Ada mekanisme di otak yang bisa menjadi salah satu pemicu perubahan perilaku, yaitu ketakutan. Contohnya, ketakutan terhadap risiko kematian dari penularan Covid-19 membuat seseorang menjauhi kerumunan dan pertemuan serta rajin mengenakan masker.
Menurut Roby, kadar ketakutan itu mesti pas untuk mendorong terciptanya perubahan perilaku. Sebab, ada dua kemungkinan dari rasa takut berlebihan, yakni menimbulkan kepanikan atau malah membuat seseorang tidak berbuat apa-apa.
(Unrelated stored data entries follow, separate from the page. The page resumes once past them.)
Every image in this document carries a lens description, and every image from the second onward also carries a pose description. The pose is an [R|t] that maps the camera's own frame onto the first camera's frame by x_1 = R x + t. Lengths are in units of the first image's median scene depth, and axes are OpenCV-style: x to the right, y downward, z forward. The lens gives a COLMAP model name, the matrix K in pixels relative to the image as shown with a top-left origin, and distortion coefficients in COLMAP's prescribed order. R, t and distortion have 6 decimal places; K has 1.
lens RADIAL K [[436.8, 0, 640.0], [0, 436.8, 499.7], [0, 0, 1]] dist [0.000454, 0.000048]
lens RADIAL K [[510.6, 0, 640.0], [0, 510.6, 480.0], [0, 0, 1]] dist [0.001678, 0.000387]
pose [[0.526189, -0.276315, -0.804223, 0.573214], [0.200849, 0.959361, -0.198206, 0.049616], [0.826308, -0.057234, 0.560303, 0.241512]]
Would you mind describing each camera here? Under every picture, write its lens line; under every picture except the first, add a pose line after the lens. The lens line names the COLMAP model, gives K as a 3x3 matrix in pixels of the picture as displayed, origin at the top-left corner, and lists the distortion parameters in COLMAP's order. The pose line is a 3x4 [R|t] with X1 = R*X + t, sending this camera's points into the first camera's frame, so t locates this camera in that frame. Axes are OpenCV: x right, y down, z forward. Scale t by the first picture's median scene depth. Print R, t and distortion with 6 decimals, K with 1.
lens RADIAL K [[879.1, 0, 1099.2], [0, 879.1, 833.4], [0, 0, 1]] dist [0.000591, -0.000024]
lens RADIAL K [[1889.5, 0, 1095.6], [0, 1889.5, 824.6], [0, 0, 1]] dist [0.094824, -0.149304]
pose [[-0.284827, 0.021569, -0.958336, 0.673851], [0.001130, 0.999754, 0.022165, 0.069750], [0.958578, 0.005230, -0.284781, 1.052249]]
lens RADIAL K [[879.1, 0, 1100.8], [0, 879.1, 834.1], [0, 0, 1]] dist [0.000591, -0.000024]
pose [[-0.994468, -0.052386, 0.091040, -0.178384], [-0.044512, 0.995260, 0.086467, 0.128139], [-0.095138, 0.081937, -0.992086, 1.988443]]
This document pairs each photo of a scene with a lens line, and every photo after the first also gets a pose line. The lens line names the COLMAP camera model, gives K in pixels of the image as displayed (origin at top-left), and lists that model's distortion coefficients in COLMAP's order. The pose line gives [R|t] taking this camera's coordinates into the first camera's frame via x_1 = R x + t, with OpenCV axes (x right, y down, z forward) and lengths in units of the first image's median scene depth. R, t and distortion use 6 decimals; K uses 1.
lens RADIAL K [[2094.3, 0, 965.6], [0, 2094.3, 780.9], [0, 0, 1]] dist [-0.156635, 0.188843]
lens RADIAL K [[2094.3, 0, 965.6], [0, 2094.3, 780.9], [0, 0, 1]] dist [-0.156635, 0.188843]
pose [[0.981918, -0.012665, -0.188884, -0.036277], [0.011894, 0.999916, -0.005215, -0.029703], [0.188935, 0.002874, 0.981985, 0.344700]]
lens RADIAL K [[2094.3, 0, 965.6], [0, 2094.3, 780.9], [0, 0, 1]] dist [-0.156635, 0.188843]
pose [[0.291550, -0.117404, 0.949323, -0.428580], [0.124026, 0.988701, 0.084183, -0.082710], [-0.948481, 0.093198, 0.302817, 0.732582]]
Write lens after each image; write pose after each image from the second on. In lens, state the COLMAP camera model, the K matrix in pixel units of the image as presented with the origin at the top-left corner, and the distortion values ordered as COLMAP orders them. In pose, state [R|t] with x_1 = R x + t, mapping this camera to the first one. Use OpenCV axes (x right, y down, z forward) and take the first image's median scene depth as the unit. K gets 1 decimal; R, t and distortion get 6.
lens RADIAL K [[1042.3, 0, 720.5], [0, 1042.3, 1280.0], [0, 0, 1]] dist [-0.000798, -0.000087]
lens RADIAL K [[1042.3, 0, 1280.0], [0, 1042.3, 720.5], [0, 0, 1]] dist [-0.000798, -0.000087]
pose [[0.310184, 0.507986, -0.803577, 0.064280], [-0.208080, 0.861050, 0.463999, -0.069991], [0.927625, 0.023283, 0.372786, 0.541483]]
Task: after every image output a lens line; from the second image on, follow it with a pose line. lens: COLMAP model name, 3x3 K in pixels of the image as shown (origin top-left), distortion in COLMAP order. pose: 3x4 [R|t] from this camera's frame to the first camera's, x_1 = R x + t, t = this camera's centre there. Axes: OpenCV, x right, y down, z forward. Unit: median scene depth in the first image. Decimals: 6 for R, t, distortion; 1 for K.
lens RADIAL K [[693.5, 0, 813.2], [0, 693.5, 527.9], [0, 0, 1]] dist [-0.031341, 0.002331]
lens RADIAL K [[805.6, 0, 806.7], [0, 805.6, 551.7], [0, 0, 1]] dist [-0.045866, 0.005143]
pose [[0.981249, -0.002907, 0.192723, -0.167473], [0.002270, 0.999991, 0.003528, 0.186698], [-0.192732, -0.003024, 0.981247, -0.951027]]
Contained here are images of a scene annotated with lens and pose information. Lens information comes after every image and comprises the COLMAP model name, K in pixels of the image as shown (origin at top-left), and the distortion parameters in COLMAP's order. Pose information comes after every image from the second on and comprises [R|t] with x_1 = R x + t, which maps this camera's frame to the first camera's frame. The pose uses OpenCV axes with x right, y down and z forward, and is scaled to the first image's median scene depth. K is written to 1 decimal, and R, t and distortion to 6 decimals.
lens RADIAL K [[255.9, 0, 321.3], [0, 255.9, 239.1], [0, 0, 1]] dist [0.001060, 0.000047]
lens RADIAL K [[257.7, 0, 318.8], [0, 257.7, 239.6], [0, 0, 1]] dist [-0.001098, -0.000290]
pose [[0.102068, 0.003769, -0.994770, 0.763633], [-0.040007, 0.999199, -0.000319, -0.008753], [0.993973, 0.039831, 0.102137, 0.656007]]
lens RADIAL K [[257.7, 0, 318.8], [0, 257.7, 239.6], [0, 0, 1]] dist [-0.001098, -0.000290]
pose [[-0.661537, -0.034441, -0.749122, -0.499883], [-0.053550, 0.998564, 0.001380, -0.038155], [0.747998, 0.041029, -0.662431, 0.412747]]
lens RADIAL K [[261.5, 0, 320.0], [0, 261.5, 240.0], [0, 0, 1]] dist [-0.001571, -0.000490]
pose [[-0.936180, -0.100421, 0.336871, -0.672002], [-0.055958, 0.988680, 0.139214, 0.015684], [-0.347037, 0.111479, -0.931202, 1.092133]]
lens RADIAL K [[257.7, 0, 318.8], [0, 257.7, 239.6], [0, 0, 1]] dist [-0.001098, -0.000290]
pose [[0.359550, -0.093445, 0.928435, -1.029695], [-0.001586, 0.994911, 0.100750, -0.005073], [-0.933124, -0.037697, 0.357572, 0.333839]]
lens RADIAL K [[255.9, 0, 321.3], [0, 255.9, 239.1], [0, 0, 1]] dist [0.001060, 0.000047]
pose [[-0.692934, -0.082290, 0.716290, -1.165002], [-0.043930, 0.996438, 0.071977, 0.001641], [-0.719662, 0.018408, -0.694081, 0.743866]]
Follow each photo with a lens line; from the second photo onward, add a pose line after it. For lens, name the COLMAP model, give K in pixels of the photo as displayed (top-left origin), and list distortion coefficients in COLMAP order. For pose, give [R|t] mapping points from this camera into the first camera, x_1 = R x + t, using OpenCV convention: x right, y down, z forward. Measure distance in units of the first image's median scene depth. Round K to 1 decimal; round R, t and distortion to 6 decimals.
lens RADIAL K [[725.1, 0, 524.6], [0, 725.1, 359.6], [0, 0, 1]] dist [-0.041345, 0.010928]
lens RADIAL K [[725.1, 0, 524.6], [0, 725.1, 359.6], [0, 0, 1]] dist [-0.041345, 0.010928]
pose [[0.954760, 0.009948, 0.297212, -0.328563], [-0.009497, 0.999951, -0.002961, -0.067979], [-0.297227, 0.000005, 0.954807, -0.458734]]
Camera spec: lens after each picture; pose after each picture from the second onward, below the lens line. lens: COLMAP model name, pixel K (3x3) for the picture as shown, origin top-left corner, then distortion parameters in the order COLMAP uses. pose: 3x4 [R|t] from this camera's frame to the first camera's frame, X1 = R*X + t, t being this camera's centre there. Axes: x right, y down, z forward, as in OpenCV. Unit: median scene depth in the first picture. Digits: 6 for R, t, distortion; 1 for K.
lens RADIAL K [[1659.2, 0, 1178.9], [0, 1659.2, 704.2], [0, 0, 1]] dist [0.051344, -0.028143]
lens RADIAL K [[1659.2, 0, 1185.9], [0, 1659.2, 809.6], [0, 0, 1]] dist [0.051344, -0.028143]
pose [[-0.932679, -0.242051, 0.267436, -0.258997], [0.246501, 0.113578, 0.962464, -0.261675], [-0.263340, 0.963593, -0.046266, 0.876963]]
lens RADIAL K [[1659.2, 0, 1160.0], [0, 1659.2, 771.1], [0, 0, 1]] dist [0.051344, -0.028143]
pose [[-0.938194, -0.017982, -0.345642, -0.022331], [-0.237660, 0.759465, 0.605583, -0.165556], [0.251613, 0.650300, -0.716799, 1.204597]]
Dalam konteks Covid-19, menciptakan keseimbangan antara bias optimisme dan ketakutan berlebihan menjadi tantangan guna mendorong perubahan perilaku di masyarakat agar membiasakan diri dengan protokol kesehatan.
”Kunci menciptakan keseimbangan itu adalah mengefektifkan lagi komunikasi, baik yang digencarkan pemerintah, nonpemerintah, seperti media massa maupun komunikasi yang berjalan pada kehidupan sehari-hari warga,” katanya.